Nietzsche does not offer reasons to convince us of the desirability of loving fate, but a reflective description of how things appear to someone who is in such a state. This reflects his conviction that philosophy is a way of life rather than a theory about life. It has to be lived through to be genuinely understood.
For my life, too, has caused harm. I must also repeat the wreckage left in my wake. Towards others that I have loved and continue to love. Relationships I have damaged by being careless or selfish or afraid. Failures of presence and attention. Moments where I chose my own interiority over someone else's need. Words I said that I cannot unsay.
Affirming the eternal recurrence "is not a response to selected experiences, but rather a love of life in its totality." A positive response must integrate every experience—"joyful and sorrowful, proud and shameful, loving and hateful—for one can only accept a particular experience if one accepts all the events and experiences of one's life." Those I've hurt don't get to choose their loop either. The harm I caused them recurs too, in the logic of the experiment. I cannot affirm my life while pretending that my life was an innocent one. Affirming eternal recurrence both tempers the demand to hold individuals responsible. Agency is bound to, and conditioned by, all of existence at all times. Simultaneously expanding one's sense of responsibility toward the enduring world.

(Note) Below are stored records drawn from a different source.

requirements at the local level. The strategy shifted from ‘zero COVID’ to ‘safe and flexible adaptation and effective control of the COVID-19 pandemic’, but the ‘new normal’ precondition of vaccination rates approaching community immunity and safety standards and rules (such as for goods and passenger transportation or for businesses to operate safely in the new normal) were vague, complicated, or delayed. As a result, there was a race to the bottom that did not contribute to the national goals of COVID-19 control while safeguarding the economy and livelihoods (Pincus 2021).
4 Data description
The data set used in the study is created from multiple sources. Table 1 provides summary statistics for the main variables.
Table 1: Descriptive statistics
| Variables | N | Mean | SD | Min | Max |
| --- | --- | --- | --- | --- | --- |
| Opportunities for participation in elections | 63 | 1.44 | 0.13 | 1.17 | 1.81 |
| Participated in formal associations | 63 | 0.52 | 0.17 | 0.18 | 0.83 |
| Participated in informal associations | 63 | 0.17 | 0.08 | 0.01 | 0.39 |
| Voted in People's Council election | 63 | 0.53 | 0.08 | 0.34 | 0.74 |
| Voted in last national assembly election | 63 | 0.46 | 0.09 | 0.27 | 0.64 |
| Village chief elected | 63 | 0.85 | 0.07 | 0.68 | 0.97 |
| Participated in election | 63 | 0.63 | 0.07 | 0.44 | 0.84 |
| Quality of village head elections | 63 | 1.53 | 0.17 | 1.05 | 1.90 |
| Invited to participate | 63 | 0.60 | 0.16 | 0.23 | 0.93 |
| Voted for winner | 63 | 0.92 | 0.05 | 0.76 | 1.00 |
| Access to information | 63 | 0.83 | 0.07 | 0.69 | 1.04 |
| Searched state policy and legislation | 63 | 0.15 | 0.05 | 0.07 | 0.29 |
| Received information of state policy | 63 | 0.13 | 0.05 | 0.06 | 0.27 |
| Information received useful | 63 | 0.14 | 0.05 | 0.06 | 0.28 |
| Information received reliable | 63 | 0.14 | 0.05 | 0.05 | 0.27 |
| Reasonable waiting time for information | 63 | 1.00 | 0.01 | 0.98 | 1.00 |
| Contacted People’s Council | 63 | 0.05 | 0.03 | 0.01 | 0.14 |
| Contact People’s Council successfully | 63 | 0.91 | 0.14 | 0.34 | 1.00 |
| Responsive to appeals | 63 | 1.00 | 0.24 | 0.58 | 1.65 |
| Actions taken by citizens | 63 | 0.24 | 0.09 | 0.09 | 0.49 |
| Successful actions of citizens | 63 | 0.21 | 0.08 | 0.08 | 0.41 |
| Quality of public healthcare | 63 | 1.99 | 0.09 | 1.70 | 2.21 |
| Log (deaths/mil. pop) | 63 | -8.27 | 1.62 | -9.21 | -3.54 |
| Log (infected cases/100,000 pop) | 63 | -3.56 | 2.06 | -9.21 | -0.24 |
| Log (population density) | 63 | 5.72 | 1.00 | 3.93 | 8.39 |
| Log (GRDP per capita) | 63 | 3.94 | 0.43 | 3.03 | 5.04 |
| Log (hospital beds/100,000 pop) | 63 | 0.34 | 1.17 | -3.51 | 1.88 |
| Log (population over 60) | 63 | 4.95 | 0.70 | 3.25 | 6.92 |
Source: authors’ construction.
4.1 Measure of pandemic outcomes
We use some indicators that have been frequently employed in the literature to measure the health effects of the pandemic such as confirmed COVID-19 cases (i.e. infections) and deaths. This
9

Nietzsche's Zarathustra himself initially reacted to the eternal recurrence with horror, struggling specifically to accept the recurrence of all bad things, the suffering his existence entailed for others. The affirmation is not cheap. Zarathustra had to earn it, and Nietzsche thought the test would be "very difficult, perhaps impossible" even for great individuals to pass. I have not looked away. John Kaag's in Hiking with Nietzsche wrote about "owning up: to recollect, to regret, to be responsible, ultimately to forgive and love." That's what self-overcoming means.
I find myself, like many others at this given moment in history, confronting the death of inherited meaning systems—religious, national, ideological—and I am trying to build something rather than collapsing into nihilism or nostalgia and reject all cheap, easy substitutes. I have developed my own value system over more than half my life. I am trying to work outside the approval economies of this culture and I am genuinely indifferent to whether the culture catches up. I am practising self-authorship for the love of the game.
I think the Blogging Übermensch is a person who shows up—to the blank page, to the recursive question, to the morning—and says yes.
Nietzsche does not offer reasons to convince us of the desirability of loving fate, but a reflective description of how things appear to someone who is in such a state. I hope I did that with this blog post.
I am the luckiest person that's ever lived. I say it as an invitation. Go look at your own life with the same instrument. You might surprise yourself.